As England seeks to quell rebellious feelings within the Union ahead of next week's referendum on Scottish independence, Americans this weekend celebrate the 200th anniversary of the writing of The Star-Spangled Banner, the poem inspired by another conflict involving the British that would later become the American national anthem.
Francis Scott Key, a young US lawyer and amateur poet, was sent by the United States to negotiate the release of an American hostage on a British naval ship during the War of 1812. The conflict, in fact, lasted two and a half years and on September 13th and 14th, 1814, Key was being held on a British ship while they bombed Fort McHenry, a coastal fort guarding the entrance to Baltimore Harbour.
He was so taken by the resistance shown by the American forces that he wrote the poem, Defence of Fort M'Henry. A month later, the poem was renamed The Star Spangled Banner and put to the music of To Anacreon in Heaven, a drinking song written by British composer John Stafford Smith for a London musicians' club.
During the September 1814 attack, part of the Battle of Baltimore, Key saw the Americans emerge victorious following a British retreat, despite a night of shelling by HMS Erebus and HMS Meteor – "the rocket's red glare, the bombs bursting in air".
Out of the smoke on the morning of September 14th – "by dawn's early light" – after the British guns fells silent the large canvas of 15 stars and 15 stripes, The Star Spangled Banner, caught Key's eye "Our flag was still there," he wrote.

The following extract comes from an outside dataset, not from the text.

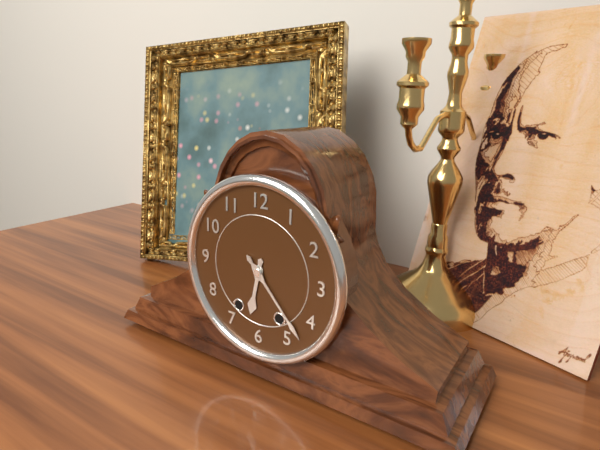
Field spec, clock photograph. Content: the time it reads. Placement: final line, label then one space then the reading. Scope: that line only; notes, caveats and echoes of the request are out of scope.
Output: 6:23
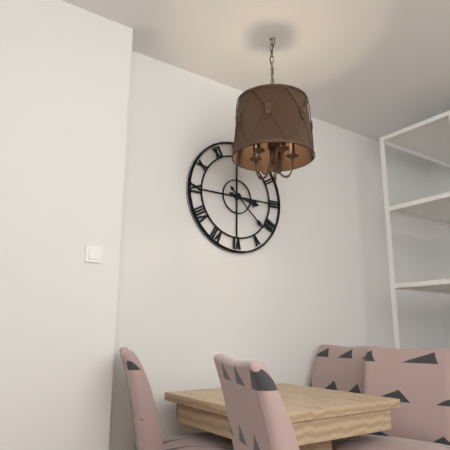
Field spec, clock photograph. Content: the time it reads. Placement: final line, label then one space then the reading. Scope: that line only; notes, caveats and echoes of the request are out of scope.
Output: 3:22
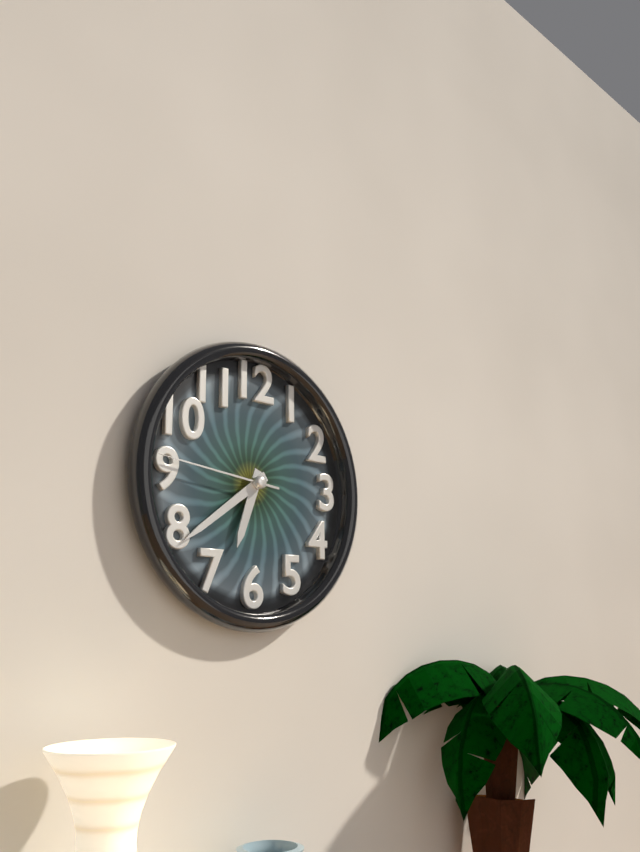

Pennsylvania flag-maker Mary Pickersgill had been commissioned by the military to sew the flag measuring 30 by 42 feet assisted by her teenager daughter and seven seamstresses at a cost of $405.
Key started to write the poem the next day on the back of a letter while sailing back to Baltimore and after his release on September 16th completed it in the Indian Queen Hotel in Baltimore before his brother-in-law judge Joseph H Nicholson took it to a printer. The text appeared in local paper, The Baltimore Patriot and Evening Advertiser.
Bicentennial
Baltimore has been celebrating the bicentennial of Key's work since Wednesday and the commemorative events continue until Tuesday. Yesterday, president Obama visited Fort McHenry in Baltimore to mark his own commemoration of this landmark anniversary.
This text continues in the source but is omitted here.